How Goal Pursuits Impact Our Psychological Well-Being

On a daily basis we are inundated with messages from social media, advertising, music, reality television, family members, peers, and social institutions about what we should value. The types of behaviors or goals we should be pursuing, how we should dress and behave in order to be viewed as “successful, beautiful, valued, or worthy of acceptance.” As stated earlier, the majority of the goals emphasized through the media and marketing are extrinsic in nature, and place value in material objects, beauty, power, fame, or prestige. However, many psychologists (Kasser & Ryan, 1993;1996) have warned us that the “American Dream” has a very “dark side” because it emphasizes the pursuit of extrinsic goals that ultimately lead to the reduction in psychological well being because they interfere with the pursuit of intrinsic needs.

_ _ _ _

*WORK REQUEST 1*
Retype the passage on goal pursuits and psychological well-being word for word, from its title to its final sentence.

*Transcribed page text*
_ _ _ _

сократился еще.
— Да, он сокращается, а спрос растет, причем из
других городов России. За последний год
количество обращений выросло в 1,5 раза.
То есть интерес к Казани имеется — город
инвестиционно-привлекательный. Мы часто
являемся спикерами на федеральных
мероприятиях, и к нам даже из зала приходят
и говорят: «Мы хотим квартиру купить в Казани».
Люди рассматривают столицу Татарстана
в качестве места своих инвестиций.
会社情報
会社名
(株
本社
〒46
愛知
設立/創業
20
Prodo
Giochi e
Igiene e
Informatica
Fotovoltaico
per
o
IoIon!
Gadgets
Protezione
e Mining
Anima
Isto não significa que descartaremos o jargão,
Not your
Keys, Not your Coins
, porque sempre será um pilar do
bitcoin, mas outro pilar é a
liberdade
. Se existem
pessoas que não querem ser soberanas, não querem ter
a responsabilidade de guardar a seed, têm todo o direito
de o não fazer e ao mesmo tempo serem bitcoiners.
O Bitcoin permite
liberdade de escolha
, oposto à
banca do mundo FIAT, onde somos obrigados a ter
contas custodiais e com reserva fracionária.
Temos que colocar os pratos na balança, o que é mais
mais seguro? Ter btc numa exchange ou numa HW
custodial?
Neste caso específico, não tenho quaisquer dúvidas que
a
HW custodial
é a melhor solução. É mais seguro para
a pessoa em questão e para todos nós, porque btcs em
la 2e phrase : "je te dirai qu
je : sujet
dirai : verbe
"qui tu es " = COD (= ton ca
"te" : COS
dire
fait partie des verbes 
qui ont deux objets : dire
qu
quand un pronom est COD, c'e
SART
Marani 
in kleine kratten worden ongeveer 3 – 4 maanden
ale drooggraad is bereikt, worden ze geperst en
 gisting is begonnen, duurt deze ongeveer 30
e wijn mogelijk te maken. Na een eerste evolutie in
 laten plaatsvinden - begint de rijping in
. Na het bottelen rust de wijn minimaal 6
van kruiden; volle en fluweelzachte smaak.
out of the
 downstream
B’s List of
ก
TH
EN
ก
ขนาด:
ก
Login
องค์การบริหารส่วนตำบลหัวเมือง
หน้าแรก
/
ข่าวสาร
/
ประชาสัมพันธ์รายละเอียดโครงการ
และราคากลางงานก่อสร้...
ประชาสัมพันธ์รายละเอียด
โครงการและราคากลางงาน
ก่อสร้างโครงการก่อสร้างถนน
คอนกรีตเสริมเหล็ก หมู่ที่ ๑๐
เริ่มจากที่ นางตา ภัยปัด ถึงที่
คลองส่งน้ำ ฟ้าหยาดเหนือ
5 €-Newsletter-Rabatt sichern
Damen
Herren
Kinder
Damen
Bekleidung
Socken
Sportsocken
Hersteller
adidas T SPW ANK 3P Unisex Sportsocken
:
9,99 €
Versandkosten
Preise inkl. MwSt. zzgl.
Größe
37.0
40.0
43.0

_ _ _ _

*WORK REQUEST 2*
Echo the rows from their first line through the line that contains "um pilar do", and include both of those lines.

*WRITTEN REPLY 1*
How Goal Pursuits Impact Our Psychological Well-Being

On a daily basis we are inundated with messages from social media, advertising, music, reality television, family members, peers, and social institutions about what we should value. The types of behaviors or goals we should be pursuing, how we should dress and behave in order to be viewed as “successful, beautiful, valued, or worthy of acceptance.” As stated earlier, the majority of the goals emphasized through the media and marketing are extrinsic in nature, and place value in material objects, beauty, power, fame, or prestige. However, many psychologists (Kasser & Ryan, 1993;1996) have warned us that the “American Dream” has a very “dark side” because it emphasizes the pursuit of extrinsic goals that ultimately lead to the reduction in psychological well being because they interfere with the pursuit of intrinsic needs.

*WRITTEN REPLY 2*
сократился еще.
— Да, он сокращается, а спрос растет, причем из
других городов России. За последний год
количество обращений выросло в 1,5 раза.
То есть интерес к Казани имеется — город
инвестиционно-привлекательный. Мы часто
являемся спикерами на федеральных
мероприятиях, и к нам даже из зала приходят
и говорят: «Мы хотим квартиру купить в Казани».
Люди рассматривают столицу Татарстана
в качестве места своих инвестиций.
会社情報
会社名
(株
本社
〒46
愛知
設立/創業
20
Prodo
Giochi e
Igiene e
Informatica
Fotovoltaico
per
o
IoIon!
Gadgets
Protezione
e Mining
Anima
Isto não significa que descartaremos o jargão,
Not your
Keys, Not your Coins
, porque sempre será um pilar do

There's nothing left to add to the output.